Das Leiden: Und wenn wir auf etwas keine Lust haben, vermeiden wir, weil wir bereits das "Gefühl", etwas tun zu müssen, wozu wir keine Lust haben, vermeiden wollen. Der Mensch glaubt also zu leiden, wenn er es dann doch tut. Wiederholt sich dieses Prozedere, wird es uns in Zukunft immer schwerer fallen, unangenehme Dinge in Angriff zu nehmen. Es wäre somit ein sehr guter Ansatz, den Leide-Modus mit einem positiven Gefühl zu überschreiben, anstatt sich in ihm zu suhlen. Belohnen ist zum Beispiel immer eine gute Wahl. Wurde die "Sache" vollbracht kann man vielleicht schön Essen gehen oder sich selbst etwas Gutes tun.
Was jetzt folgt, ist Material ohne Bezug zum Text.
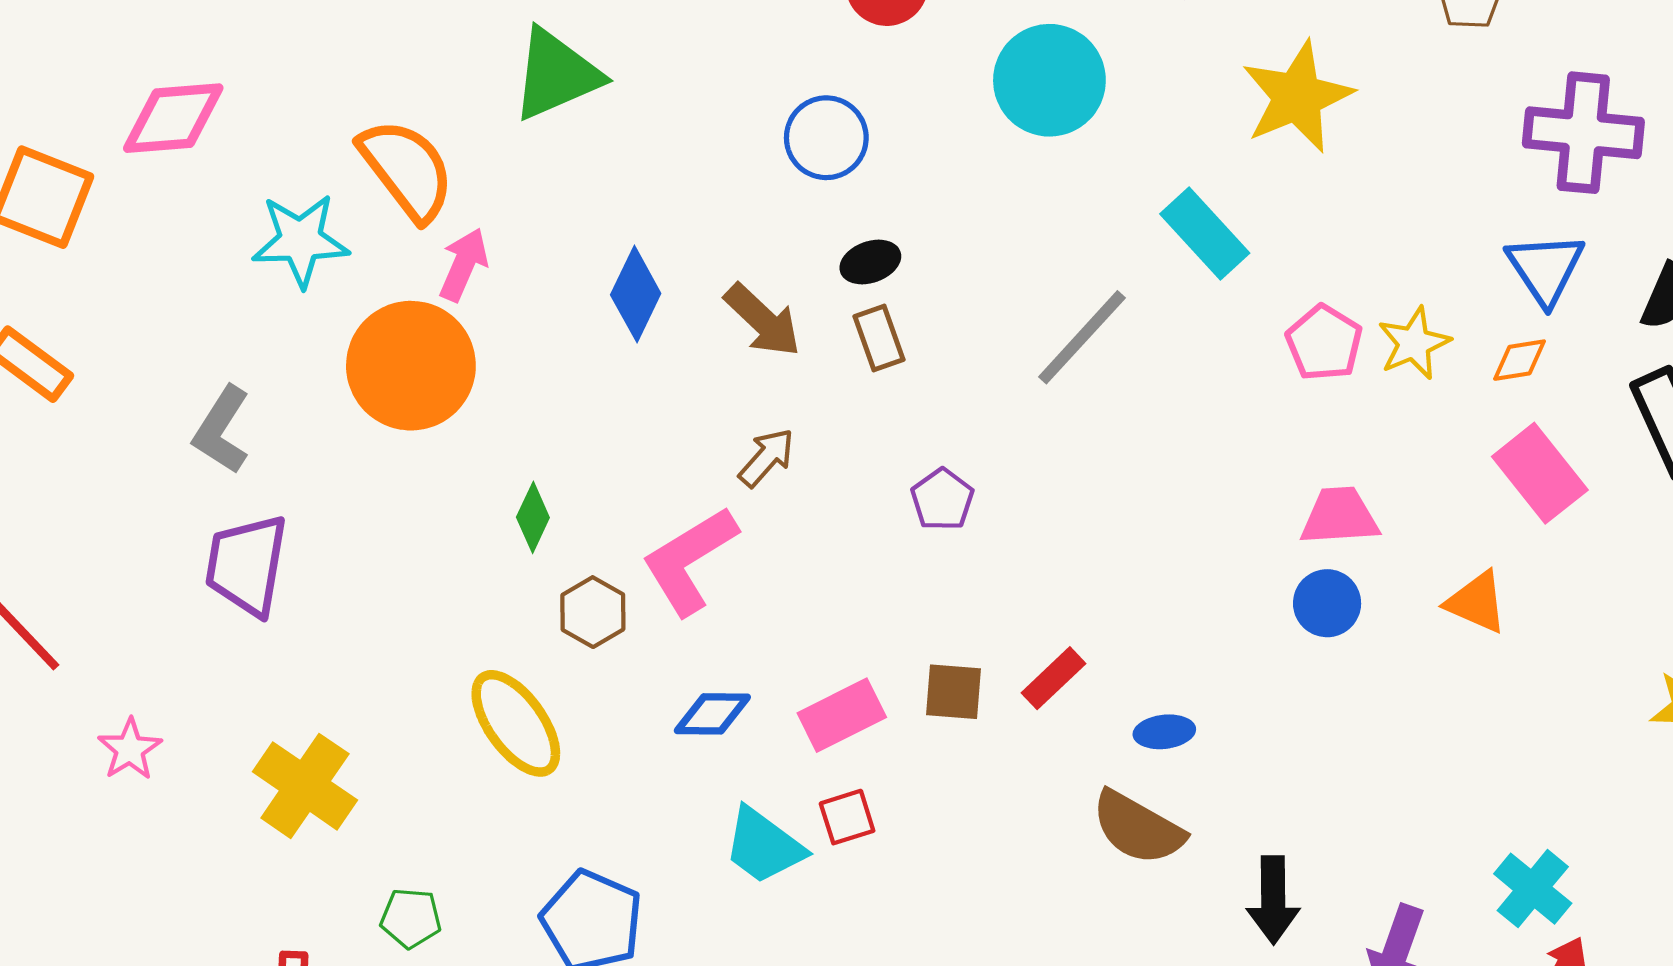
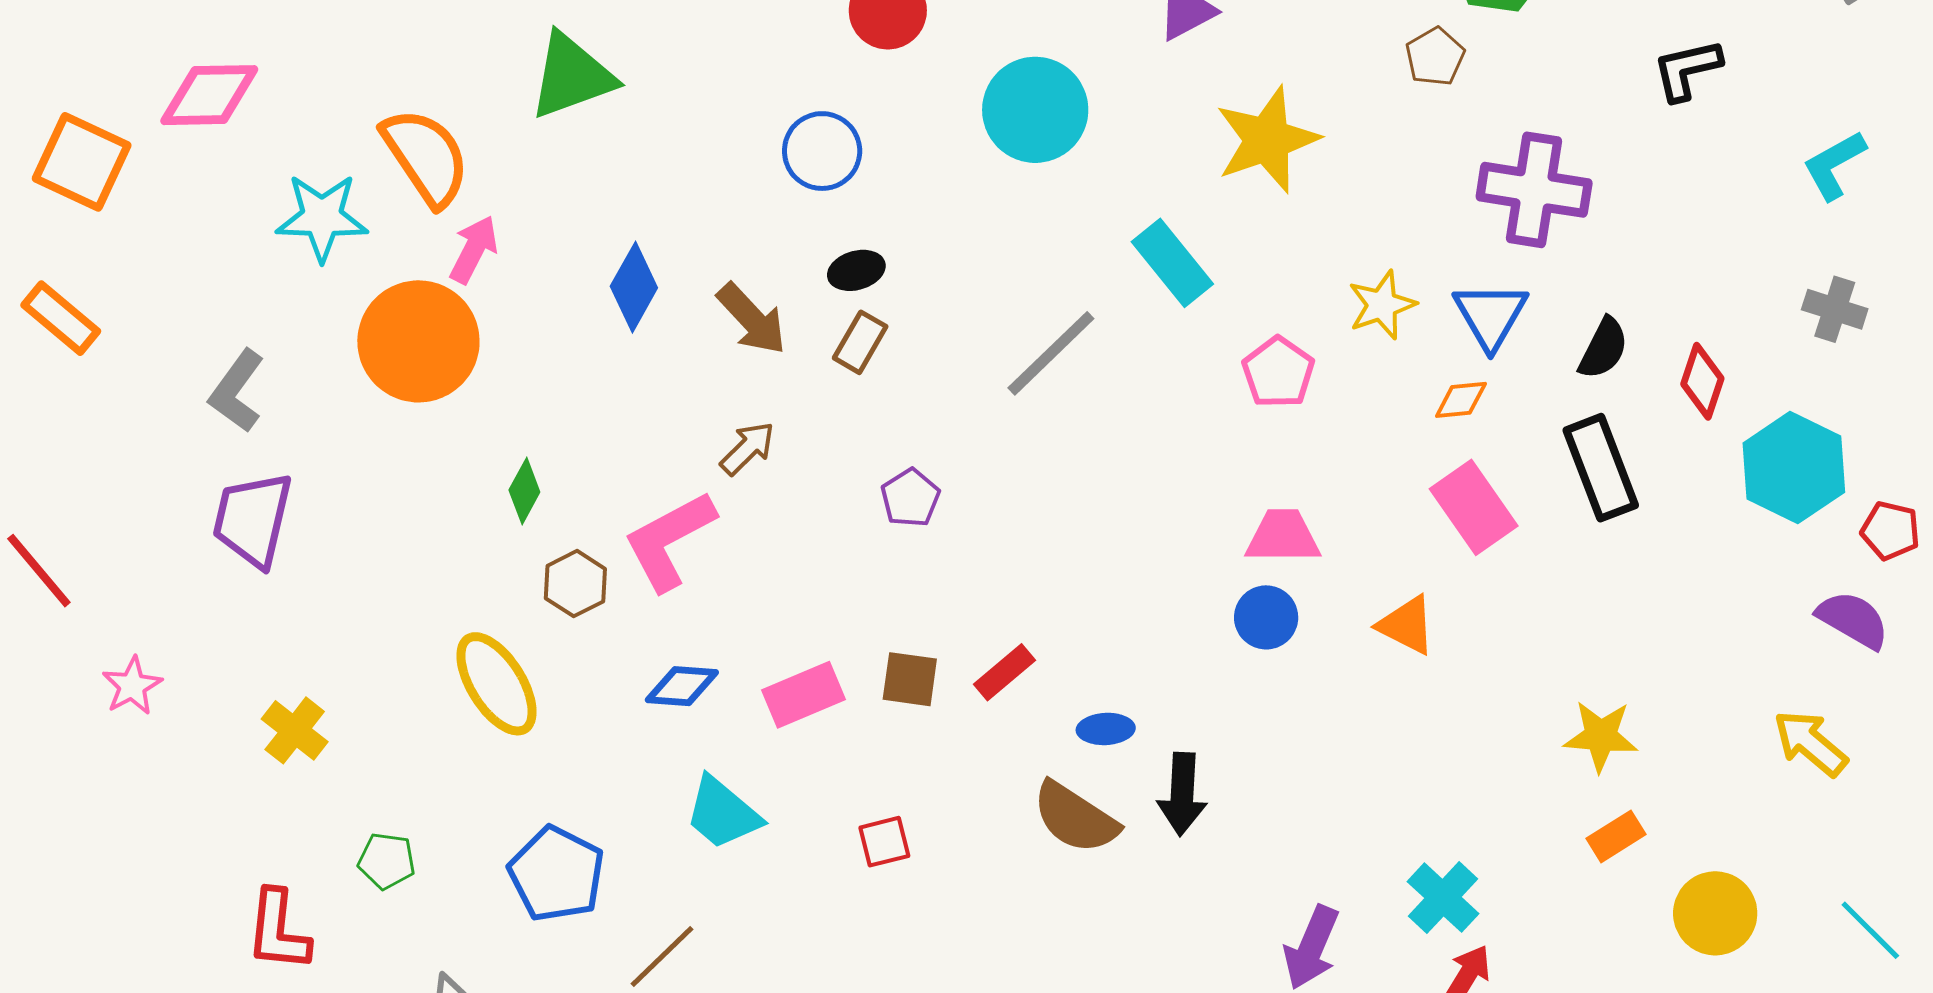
brown rectangle: (879, 338) -> (860, 342), turned 46
yellow star: (1414, 343) -> (1382, 305), moved
yellow cross: (305, 786) -> (295, 730), size x0.7
red square: (847, 817) -> (884, 842), moved
black arrow: (1273, 900) -> (1182, 794), moved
Die Belohnung wird dann im Unterbewusstsein abgespeichert und so wird das "Leiden" von mal zu mal weniger, bis man letztendlich weniger an Aufschieberitis leidet.
Blockade: Spannend wird es allerdings, wenn das Gefühl nicht einfach nur das zukünftige Leiden betrifft, sondern wenn sich hinter der Vermeidungsstrategie noch ein ganz anderes Gefühl verbirgt. Im schlimmsten Fall ist uns das Gefühl nicht einmal bewusst. Dann sitzen wir vor einer Sache und fühlen uns innerlich absolut blockiert und wissen nicht warum. Im Unterschied zum "Leide-Modus" verspürt man hier eine sehr hohe innere Anspannung. Diese kann so stark werden, dass sie den ganzen Alltag überschattet und wir uns in unserem Selbst stark eingeschränkt fühlen. Die Angst sitzt einem dann quasi im Nacken.
Hier befinden wir uns dann auch schon an der Grenze zum Pathologischen. Schaffen wir es, die Sache dann doch noch in Angriff zu nehmen, können wir stolz auf uns sein. Schaffen wir es nicht und verschieben die Angelegenheit soweit, das sie negative Konsequenzen und Auswirkungen auf unser Leben hat, sollte man professionelle Hilfe in Anspruch nehmen.
Was kann man nun tun?
Hinter jeder Vermeidungsstrategie verbirgt sich ein ungutes Gefühl. Möchte man sich von der Aufschieberitis befreien, gibt es nur eine nachhaltige Methode: das ungute Gefühl mit einem neuen Gefühl überschreiben. Wie ihr bereits gelesen habt, ist das Belohnen eine sehr gute Möglichkeit, um aus einem unguten ein gutes Gefühl zu machen. Hier zählen jedoch die Häufigkeit und die Intensität, denn ein ungutes Gefühl lässt sich leider nicht mal ebenso auslöschen.
Wenn man bereits unter einer Blockade leidet, sollte man nach der Ursache und nach dem eigentlichen Gefühl forschen. Hier verbergen sich vielleicht Traumata, schlechte Erfahrungen die als Muster verknüpft sind oder auch antrainierte Muster aus früheren Lebensphasen. Ist man dem Gefühl oder der Ursache auf die Schliche gekommen, fällt es meistens schon leichter eine Sache in Angriff zu nehmen. Dennoch gilt es auch hier, das eigentliche verknüpfte Gefühl muss durch ein gutes Gefühl ersetzt werden.
Bei einer pathologischen Störung zeigen Therapieverfahren wie die Integrative KVT oder die Schematherapie sehr gute und nachhaltige Erfolge.